A nivel internacional, no está claro el rumbo que toma la guerra comercial entre Estados Unidos y China; aunque va convergiendo a un equilibrio de intereses. Como dato menor, el FMI proyecta un menor crecimiento para el PBI mundial, lo cual impactaría en la estimación de crecimiento local de 5,5%, aunque mantienen expectativas positivas.


Esto ya lo vivimos… ¿o no?


Pensar en un programa económico de la mano del fondo nos hace pensar casi de manera instintiva en un ajuste voraz en la economía. La frase ¨hicimos los deberes para ir hacia un país normal¨ que tanto parafrasean Milei y Caputo, intenta poner dicho pensamiento del lado contrario.


Gran parte del sinceramiento de precios quedó atrás a principios del año pasado, en aquellos meses caracterizados por elevados niveles de inflación. Claramente no se descarta la posibilidad de aumento de tarifas, pero no de la misma magnitud. Este contexto evidencia la principal diferencia con programas previos; donde se recurría al fondo y posteriormente se realizaba el ajuste fiscal.


Conclusión


La apertura del cepo rinde cuentas de la nueva fase en la que entra la economía. Haber “hecho los deberes” le da cierto margen de maniobra para mantener el norte. 
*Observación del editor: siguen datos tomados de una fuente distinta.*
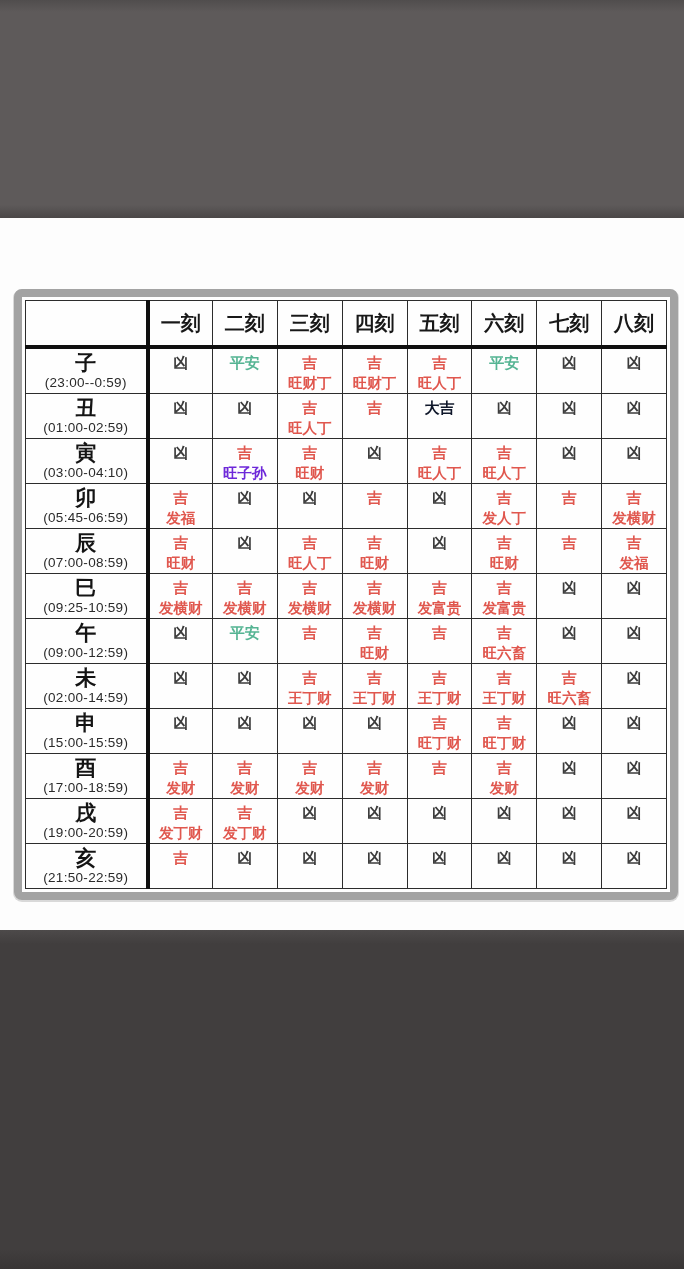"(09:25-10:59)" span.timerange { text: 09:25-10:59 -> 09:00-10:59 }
Hacia adelante, entre los principales desafíos se encuentra el mantener el norte establecido a nivel local con el posicionamiento en el contexto internacional, el cual parece encontrar cierto camino, ya que Estados Unidos dio marcha atrás con las principales subas de aranceles. Aún así, el presidente anticipó un mayor ajuste fiscal pasando de 1.3% a 1.6% del PBI y proyectan reducir la “absorción doméstica“, con el fin de mejorar la balanza comercial.


En esta misma línea, el otro gran desafío será mantener un stock de reservas positivo para mantener estable el tipo de cambio, teniendo como eje en el corto plazo la ya mencionada liquidación del campo.